Conseils pratiques : atteinte à la vue sur l’océan d’un voisin

Madame X a saisi le tribunal en soutenant qu’elle était victime d’un trouble anormal de voisinage par la violation de diverses servitudes d’urbanisme du fait que la construction réalisée par son voisin, Monsieur Y, la privait de sa vue sur l’océan. Elle a donc demandé au tribunal de condamner Monsieur Y à détruire une partie de sa maison pour limiter la hauteur à 5,20 m. Le tribunal lui a donné raison et Monsieur Y a saisi la Cour d’appel de Papeete en plaidant que sa maison était en conformité avec le permis de construire qui lui avait été délivré et que dès lors la condamnation qui lui avait été infligée était illégitime. Toutefois, la Cour de Papeete a considéré que cette construction, qui avait pour conséquence de porter atteinte à la vue dont elle bénéficiait sur l’océan, était constitutive d’un trouble anormal du voisinage et qu’il convenait de détruire la construction pour mettre fin au trouble.

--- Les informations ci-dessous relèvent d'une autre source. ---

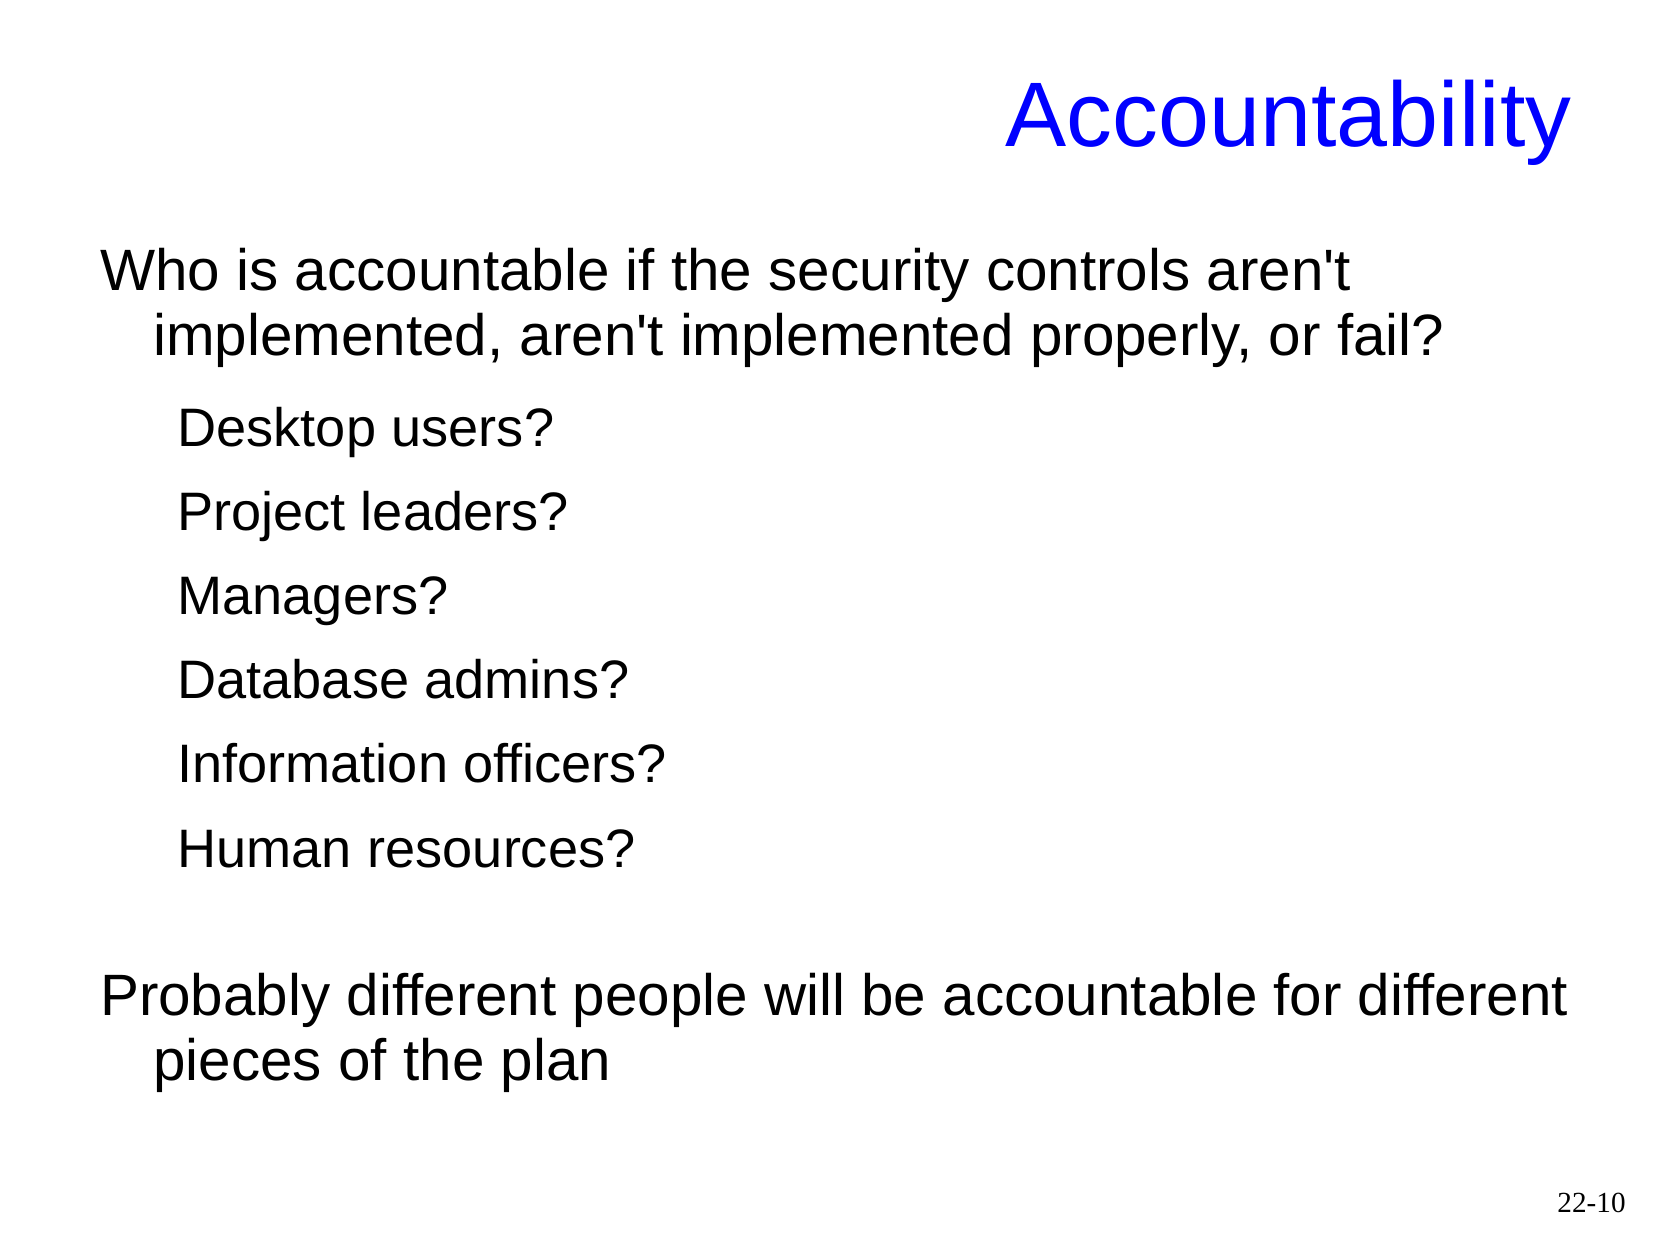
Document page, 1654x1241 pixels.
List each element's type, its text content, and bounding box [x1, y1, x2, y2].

list Who is accountable if the security controls aren't implemented, aren't implemented properly, or fail? Desktop users? Project leaders? Managers? Database admins? Information officers? Human resources? Probably different people will be accountable for different pieces of the plan [82, 237, 1571, 1156]
title Accountability [84, 18, 1573, 211]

Le recours à la théorie anormale du trouble du voisinage a pour principal intérêt de ne pas avoir à démontrer que l’auteur du trouble a commis une faute puisque la simple démonstration de l’existence du trouble anormal permet aux juges de condamner l’auteur. Il est donc plus facile d’obtenir satisfaction.

Mais attention, toutes les juridictions ne retiennent pas dans la même situation un trouble anormal de voisinage et les juges considèrent aussi qu’il n’existe pas un droit particulier à bénéficier d’une vue. La situation sera appréciée au cas par cas selon la densité des constructions, selon que la zone sera urbaine ou de faible construction.

NOTRE CONSEIL : toute personne qui envisage de faire édifier une construction doit, même s’il se voit délivrer un permis de construire favorable, faire attention aux conséquences de la construction pour ne pas porter atteinte aux intérêts des voisins. Des pertes d’ensoleillement, des pertes de vue ou des conséquences néfastes sur les voisins peuvent être par la suite reprochées à celui qui a fait construire et le tribunal peut le condamner à payer des indemnités importantes et même à la destruction d’une partie ou de la totalité de la construction. La théorie des troubles du voisinage pourra ainsi être utilisée par un voisin alors même qu’il n’a pas fait de recours contre l’autorisation du permis de construire ou que le délai pour exercer cette action a été dépassé. Il s’agit de deux actions judiciaires différentes et ce n’est pas parce que l’ouvrage est réalisé qu’il n’existe pas un risque de remise en cause postérieure.